Parry's Fisher King Story

Hello again. For those of you who didn't get a handout, or perhaps would like a digital copy, I've decided to post Parry's version of the Fisher King tale as told in Terry Gilliam's Fisher King (1991). It's interesting to note how this one contrasts from the other Fisher King tales we've read. It's also interesting to note that Jeff Bridges' character wears a bandage on his right hand throughout the film. Pretty overt symbolism, but I like it nonetheless.

Chivalrically yours,
The Boar of Battelle


PS

After this, I'll cut it out. No more Fisher King posts--unless I'm forced.
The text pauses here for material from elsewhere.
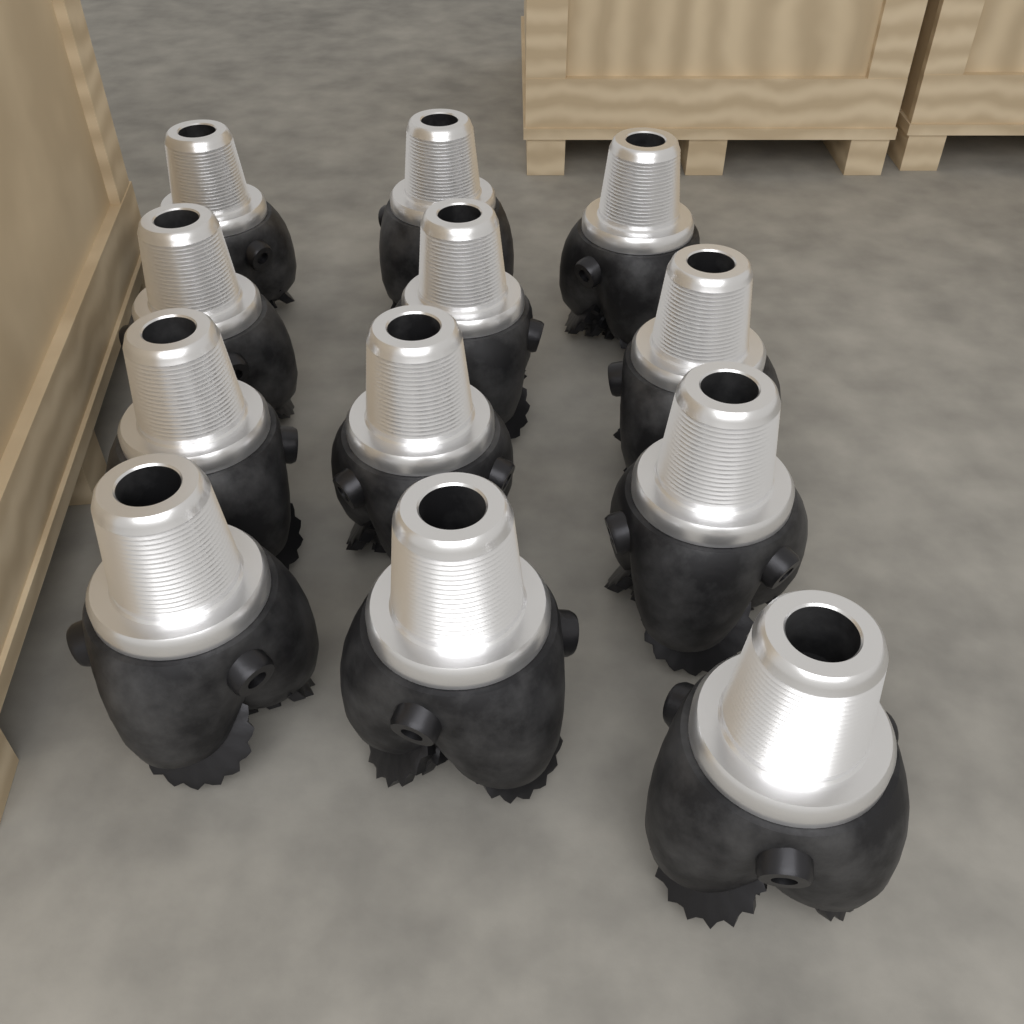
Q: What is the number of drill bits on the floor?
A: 12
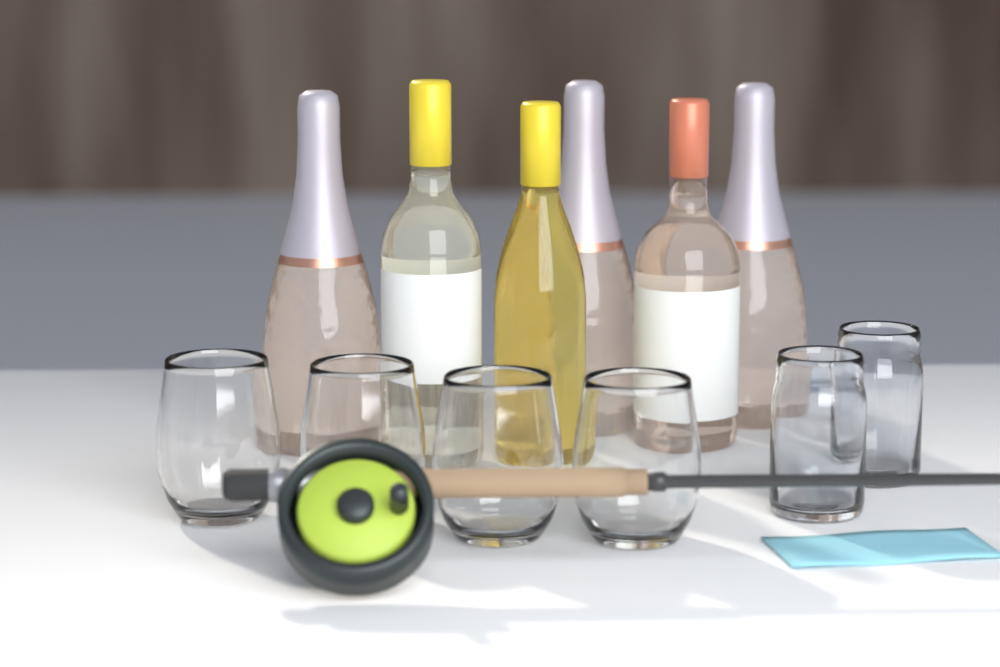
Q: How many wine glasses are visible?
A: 4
Parry’s tale of the Fisher King:

It begins with the king as a boy having to spend the night alone in the forest to prove his courage so he can become king. And while he’s spending the night alone, he’s visited by a sacred vision: out of the fire appears the Holy Grail, the symbol of God’s divine grace, and a voice said to the boy: “You shall be keeper of the grail so that it may heal the hearts of men.” But the boy was blinded by greater visions of a life filled with power and glory and beauty, and in this state of radical amazement, he felt, for a brief moment, not like a boy, but invincible, like God. So he reached in the fire to take the grail and the grail vanished, leaving him with his hand in the fire, to be terribly wounded. Now, as this boy grew older, his wound grew deeper, until one day, life for him lost its reason. He had no faith in any man, not even himself; he couldn’t love or feel loved; he was sick with experience—he began to die. One day a fool wandered in tot the castle and found the king alone. Now, being a fool, he was simple-minded. He didn’t see a king, “what ails you, friend?” The king replied, “I’m thirsty. I need some water to cool my throat.” So the fool took a cup from beside his bed, filled it with water and handed it to the king. As the king began to drink he realized that his wound was healed. He looked in his hands and there was the Holy Grail—that which he had sought all of his life. He turned to the fool and said with amazement, “How could you find that which my brightest and bravest could not?” The fool replied, “I don’t know. I only knew that you were thirsty.”